# How to measure algorithm accuracy?

I have a few optimization algorithms (for finding function minimum) and I'd like to check how good they are. Suppose I build test cases and compare the actual results to theoretical ones. What measures should I use to estimate if the function minimum was actually found?

I thought about:

• mean number of function evaluations (± standard deviation)
• success rate (how often it actually finds minimum)

Are there any others that I have missed (let's say algorithm finishes 1e-4 from known solution. so is it success already or not?)

My main concern is not time complexity. It is algorithm accuracy in cases when exact solution might never be found (eg. multidimensional solution spaces). How do I calculate the rate of convergence?

• What do you mean by "good?" How do you define "success?" – Robert Harvey Aug 25 '14 at 21:36
• @RobertHarvey success is when function minimum is found (for known test functions). – alex Aug 25 '14 at 21:40
• Build test cases.
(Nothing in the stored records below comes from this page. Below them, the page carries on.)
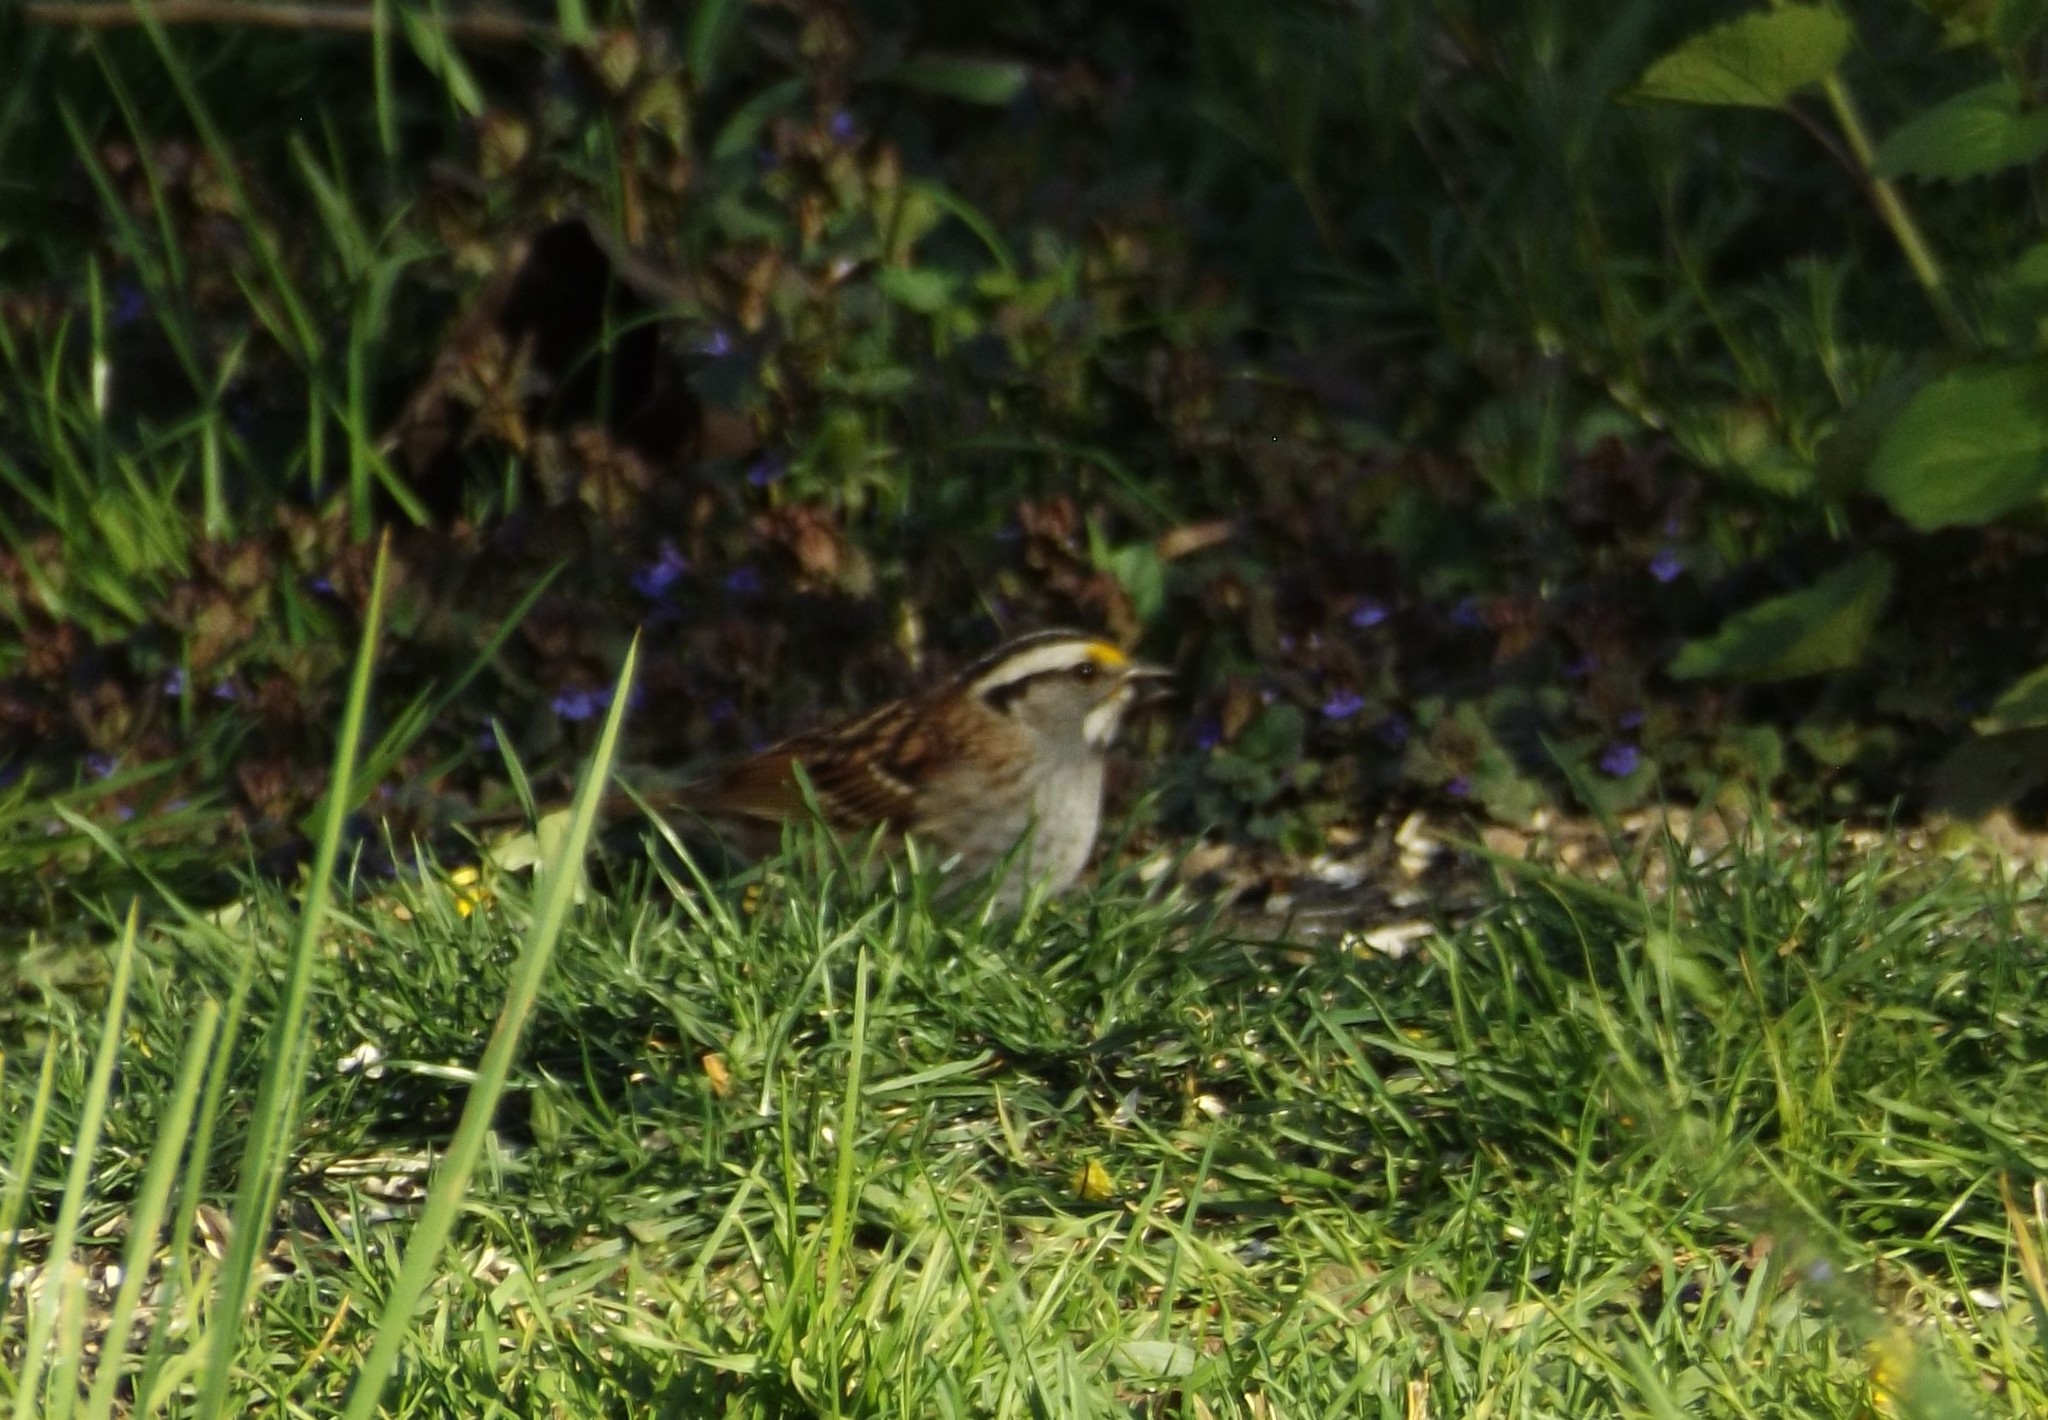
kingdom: Animalia
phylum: Chordata
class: Aves
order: Passeriformes
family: Passerellidae
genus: Zonotrichia
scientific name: Zonotrichia albicollis
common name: White-throated sparrow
Compare your output to the expected output. – Adam Zuckerman Aug 26 '14 at 1:34
• There is answer to your question: please read Fixed-point iteration. Basically, first step is to understand the region of convergence of your approach, and then for a given point, calculate the rate of convergence. – rwong Aug 26 '14 at 10:27

## 2 Answers

The simple way to tell how "close" one solution is to another is to determine its standard error.

Standard error is the standard deviation of answers you get. Then you divide the distance between two solutions by the standard error. If the answer is less than 1, that's pretty close, because you could get that big of a difference just by randomness. If less than 2, that's still respectable. Beyond 2, you say no, not close.

Another way is to get the second derivative of the solution with respect to whatever you're varying. That second derivative represents the "sharpness" of the solution, and the standard error is proportional to the inverse square root of that.

If you like math, look here and here.

1. Figure out the complexity of the algorithm (its Big O)
2. Measure the time it takes to perform one iteration (if it is constant), or measure several iterations and amortize the time it takes.

That's it.

To get the running time for a particular n, just take the amount of time for 1 iteration, and plug it into your big O. So, for example, if your Big O is O(n^2), and one iteration takes 100 milliseconds, then running time for n=6 will be 10 seconds.

• This is why we have Big O. – user22815 Aug 25 '14 at 22:26